Enfin, aucun objectif économique n’est fixé, comme si le système monétaire était une fin en soi.

Il en résulte que les 11 pays initialement programmés com­me membres, plus le nombre indéterminé des autres arrivants, étant à l’évidence fort différents (dimension, niveau d’industrialisation, niveau et nature des qualifications, langue, culture et habitudes de vie, préférences traditionnelles…), la convergence devait forcément se transformer en divergence.

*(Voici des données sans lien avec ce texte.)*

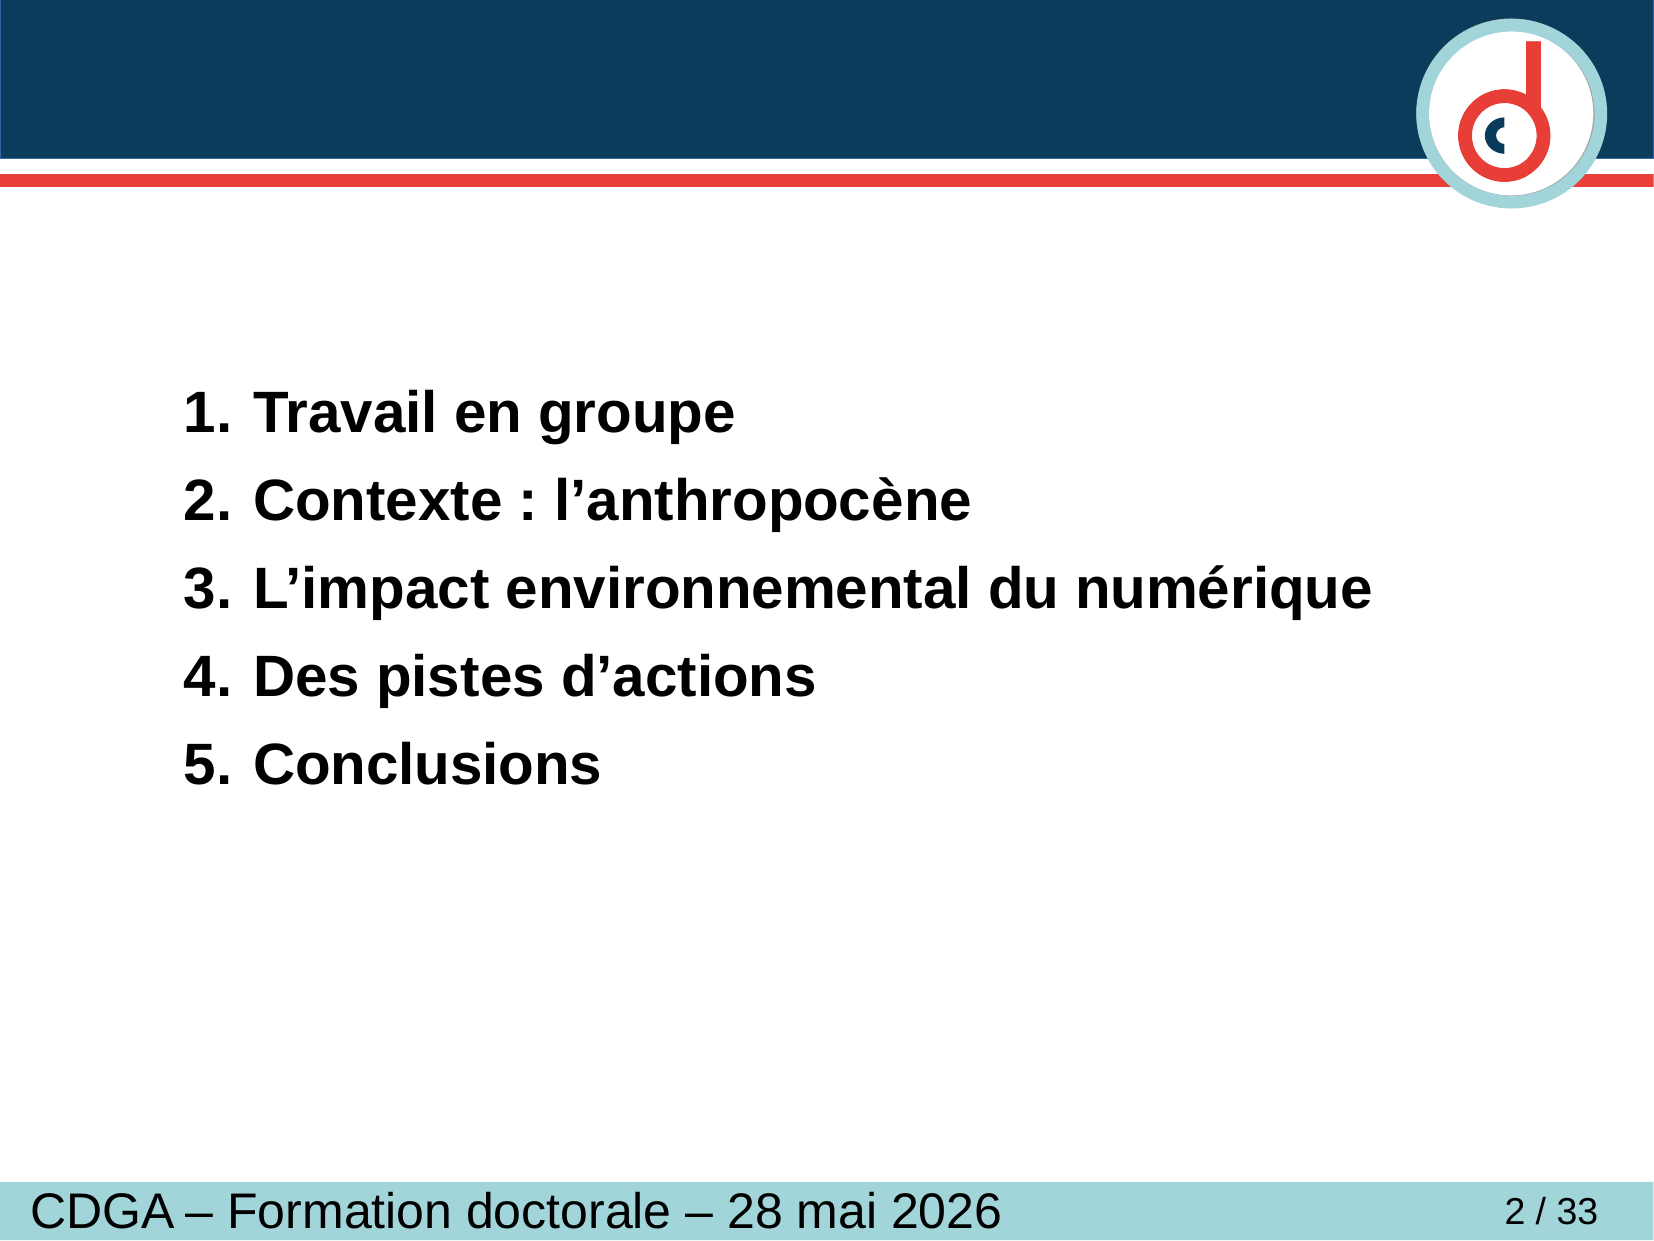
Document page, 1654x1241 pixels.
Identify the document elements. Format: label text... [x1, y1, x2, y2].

list Travail en groupe Contexte : l’anthropocène L’impact environnemental du numérique Des pistes d’actions Conclusions [166, 385, 1488, 831]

Des spécialistes mondialement connus l’ont prévu dès l’origine, et l’expérience de 10 ans leur a donné raison. Les plus compétitifs et les plus réformateurs ont été chaque année meilleurs, et inversement.
Les prix des meilleurs ont augmenté lentement, voire baissé, tandis que ceux des autres augmentaient constamment, voire devenaient « hors marché ».

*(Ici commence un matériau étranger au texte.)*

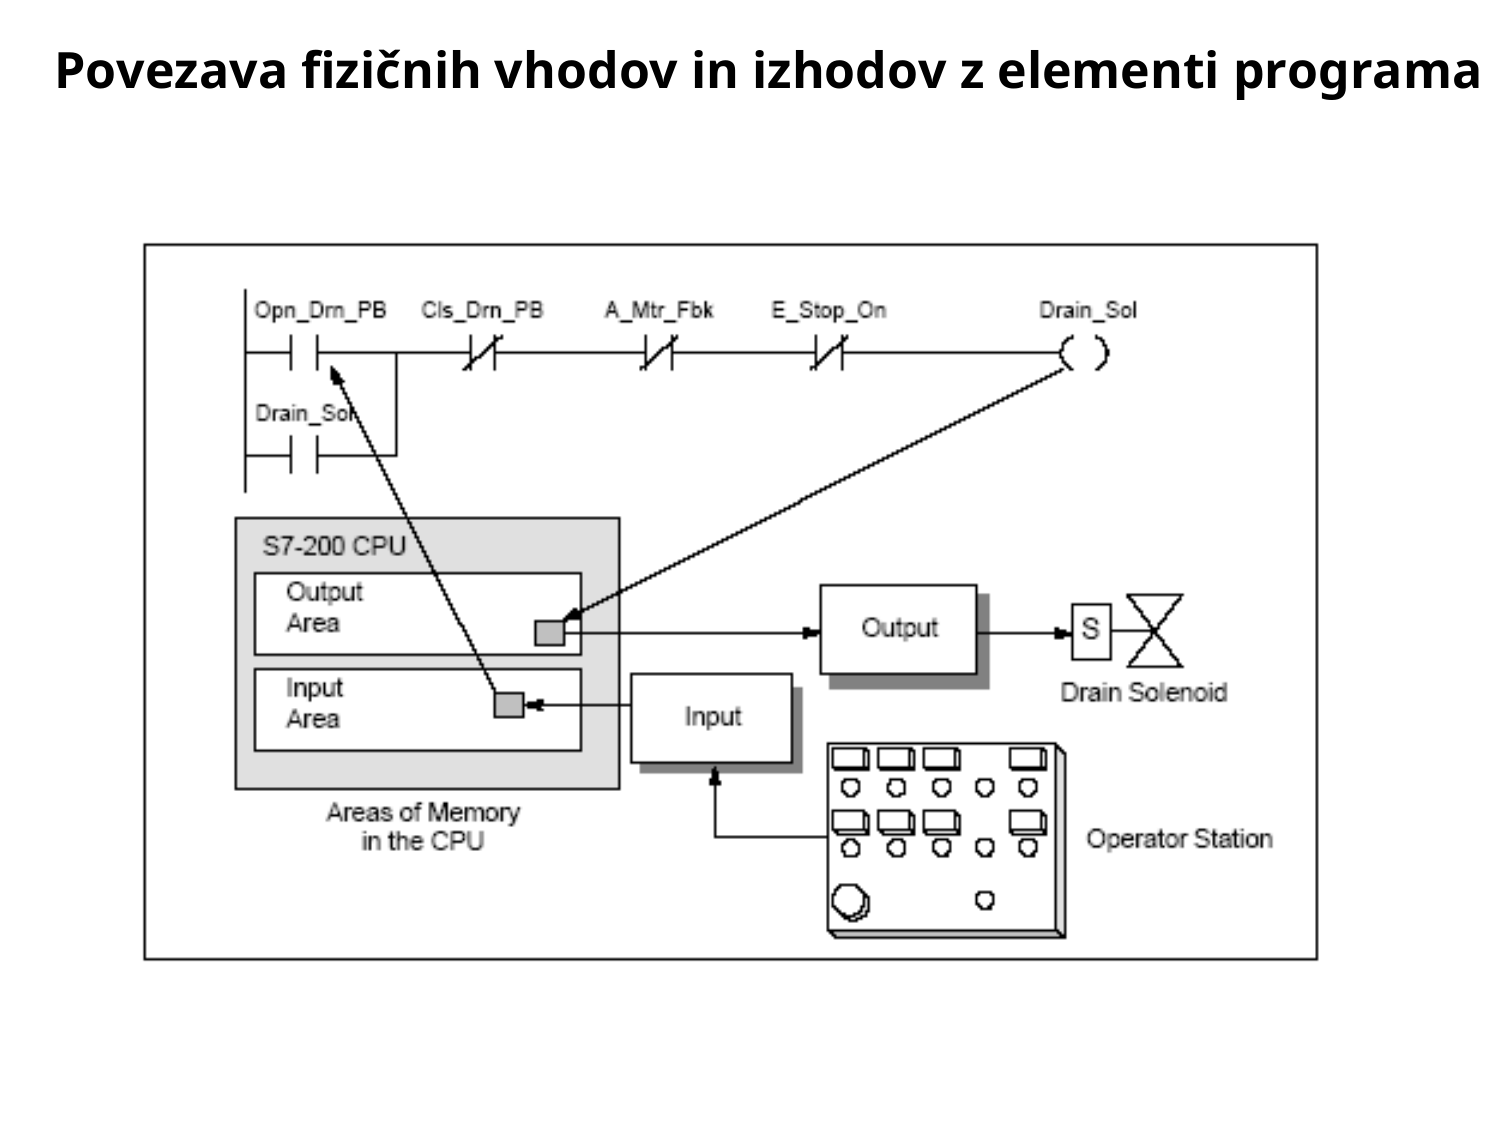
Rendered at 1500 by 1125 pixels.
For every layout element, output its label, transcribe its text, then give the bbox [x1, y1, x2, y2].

Dans cette situation, la BCE ne peut rien faire, et n’a le droit de rien faire : le Traité le lui interdit, et elle n’en a d’ailleurs ni les moyens ni les compétences.

Ses seules armes sont la maîtrise de la masse monétaire et des taux d’intérêt, mais comme elles s’appliquent indifféremment à tous les pays-membres, elles sont évidemment inefficaces à soutenir individuellement l’un ou l’autre. C’est l’inévitable conséquence dans une zone monétaire non homogène : la BCE ne peut, dans chaque circonstance, que prendre une seule décision (par exemple le taux d’intérêt), forcément inadaptée à tous les membres.

Les entreprises prospères le deviennent donc de plus en plus, et les autres périclitent. Les employés des premières augmentent en nombre et en revenu, et les autres deviennent chômeurs. Les pays compétitifs se renforcent et les autres s’affaiblissent…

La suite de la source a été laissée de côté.